Hegwald told the commissioners that emergency management was supposed to replace a SUV last year, but with the change in the department’s administration it did not get done. He said he was hoping it would this year. The money was in special equipment to use this year.
Hegwald explained that the payroll in the budget covered half of his salary and all of the emergency planner’s salary. The contractual covers the utilities at the office in Pleasanton and also software fees. Commodities are one that we cut down on this year. Contractual includes half of Hegwald fuel and half of the maintenance on his vehicle. Commodities cover office supplies for printing.
He said that on the capital outlay, the $7,500 is a grant that they can apply for every year. He said it was not applied for last year. It is a 100% grant. We have $7,500 sitting there from a previous year for community emergency response team (CERT). The trailer has not been purchased yet.
Special equipment had the $10,000 in case it is needed for radios.
On another line item specifically for CERT, Hegwald said that it had been used every year for personal equipment, but he had changed it from $7,500 to $2,000.
Lamb said there was almost $140,000 in special equipment for emergency preparedness.
The commissioners tentatively approved the emergency management budget for 2024 of about $153,500.
Linn County Public Health Department Director Amanda Snyder presented the 2024 health department budget of nearly $449,400.
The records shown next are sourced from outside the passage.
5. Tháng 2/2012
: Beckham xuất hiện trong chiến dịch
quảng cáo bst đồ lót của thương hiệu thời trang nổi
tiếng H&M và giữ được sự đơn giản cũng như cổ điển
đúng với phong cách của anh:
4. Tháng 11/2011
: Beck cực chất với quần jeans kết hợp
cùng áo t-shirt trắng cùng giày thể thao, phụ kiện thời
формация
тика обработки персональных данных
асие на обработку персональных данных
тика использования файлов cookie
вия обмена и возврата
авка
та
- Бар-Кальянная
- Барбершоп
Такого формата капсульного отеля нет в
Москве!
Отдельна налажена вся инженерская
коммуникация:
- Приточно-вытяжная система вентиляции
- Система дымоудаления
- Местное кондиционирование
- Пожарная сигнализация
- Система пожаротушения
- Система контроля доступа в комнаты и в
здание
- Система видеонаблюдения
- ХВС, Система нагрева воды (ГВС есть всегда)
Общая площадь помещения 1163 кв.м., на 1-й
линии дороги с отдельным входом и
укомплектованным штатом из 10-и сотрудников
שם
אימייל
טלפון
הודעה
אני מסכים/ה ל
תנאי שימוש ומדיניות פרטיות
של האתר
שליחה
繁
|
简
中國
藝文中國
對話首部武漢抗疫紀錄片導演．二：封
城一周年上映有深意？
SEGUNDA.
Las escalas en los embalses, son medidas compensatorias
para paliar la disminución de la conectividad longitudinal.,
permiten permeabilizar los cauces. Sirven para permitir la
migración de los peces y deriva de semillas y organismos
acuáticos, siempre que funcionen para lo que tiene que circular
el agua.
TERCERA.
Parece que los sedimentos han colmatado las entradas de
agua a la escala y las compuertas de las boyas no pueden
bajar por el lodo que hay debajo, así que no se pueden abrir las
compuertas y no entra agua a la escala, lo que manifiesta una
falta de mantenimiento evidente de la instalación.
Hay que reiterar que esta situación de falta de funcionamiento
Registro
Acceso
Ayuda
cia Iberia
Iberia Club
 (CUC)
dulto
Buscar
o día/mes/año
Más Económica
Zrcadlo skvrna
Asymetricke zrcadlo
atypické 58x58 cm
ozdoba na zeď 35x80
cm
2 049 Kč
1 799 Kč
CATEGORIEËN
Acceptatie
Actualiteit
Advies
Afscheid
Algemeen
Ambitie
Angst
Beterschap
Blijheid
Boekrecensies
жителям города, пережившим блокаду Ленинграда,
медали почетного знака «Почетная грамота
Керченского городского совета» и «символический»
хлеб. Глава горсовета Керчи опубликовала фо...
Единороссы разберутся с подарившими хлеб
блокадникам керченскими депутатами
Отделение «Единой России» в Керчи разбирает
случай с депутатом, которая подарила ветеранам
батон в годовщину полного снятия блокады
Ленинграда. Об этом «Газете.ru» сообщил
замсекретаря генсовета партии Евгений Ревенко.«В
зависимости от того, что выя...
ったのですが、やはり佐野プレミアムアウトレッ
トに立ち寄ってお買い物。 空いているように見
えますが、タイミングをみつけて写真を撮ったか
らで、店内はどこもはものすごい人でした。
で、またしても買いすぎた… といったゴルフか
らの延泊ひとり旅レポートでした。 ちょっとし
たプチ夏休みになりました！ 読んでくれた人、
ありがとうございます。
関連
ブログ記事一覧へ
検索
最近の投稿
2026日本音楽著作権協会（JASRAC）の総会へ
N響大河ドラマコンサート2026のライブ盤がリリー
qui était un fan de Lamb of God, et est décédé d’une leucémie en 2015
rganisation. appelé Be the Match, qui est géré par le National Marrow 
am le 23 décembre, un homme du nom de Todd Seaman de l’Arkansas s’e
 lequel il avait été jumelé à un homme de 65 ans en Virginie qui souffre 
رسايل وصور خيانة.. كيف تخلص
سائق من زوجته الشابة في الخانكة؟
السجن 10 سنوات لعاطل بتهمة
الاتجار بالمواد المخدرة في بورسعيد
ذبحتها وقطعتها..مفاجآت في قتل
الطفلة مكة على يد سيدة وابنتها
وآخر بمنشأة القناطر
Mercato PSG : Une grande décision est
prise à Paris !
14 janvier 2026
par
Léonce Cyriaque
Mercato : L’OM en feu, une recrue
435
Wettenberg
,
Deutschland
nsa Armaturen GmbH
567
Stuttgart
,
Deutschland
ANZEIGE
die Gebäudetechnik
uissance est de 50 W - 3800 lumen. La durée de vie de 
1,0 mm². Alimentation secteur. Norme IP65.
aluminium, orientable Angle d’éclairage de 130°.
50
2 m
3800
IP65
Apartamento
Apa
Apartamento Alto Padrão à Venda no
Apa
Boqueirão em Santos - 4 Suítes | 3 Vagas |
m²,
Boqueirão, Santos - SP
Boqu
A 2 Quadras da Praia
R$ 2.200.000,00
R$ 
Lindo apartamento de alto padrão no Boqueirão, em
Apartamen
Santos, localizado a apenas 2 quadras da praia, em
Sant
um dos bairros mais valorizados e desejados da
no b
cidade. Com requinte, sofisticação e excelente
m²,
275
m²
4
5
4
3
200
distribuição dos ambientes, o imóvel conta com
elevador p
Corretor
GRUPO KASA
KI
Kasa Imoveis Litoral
Snyder told the commissioners that while the nearly $450,000 budget looks high, it allows for spending of grant money.
Snyder said that with the $60,000 in the capital outlay fund, she wanted to purchase a vehicle that would be able to pull their emergency trailer. Because the department does not have anything to pull it, it is only being used when another department can take it somewhere.
Snyder said that she would like to use it more often at events as a breastfeeding and changing station. She said they would also like to utilize it for flu clinics and Women Infant and Children (WIC) program clinics.
McCullough said that he would like to see more information before approving the budget.
Snyder is going to put together information about the grants the department recedes and what they pay for and send it to McCullough.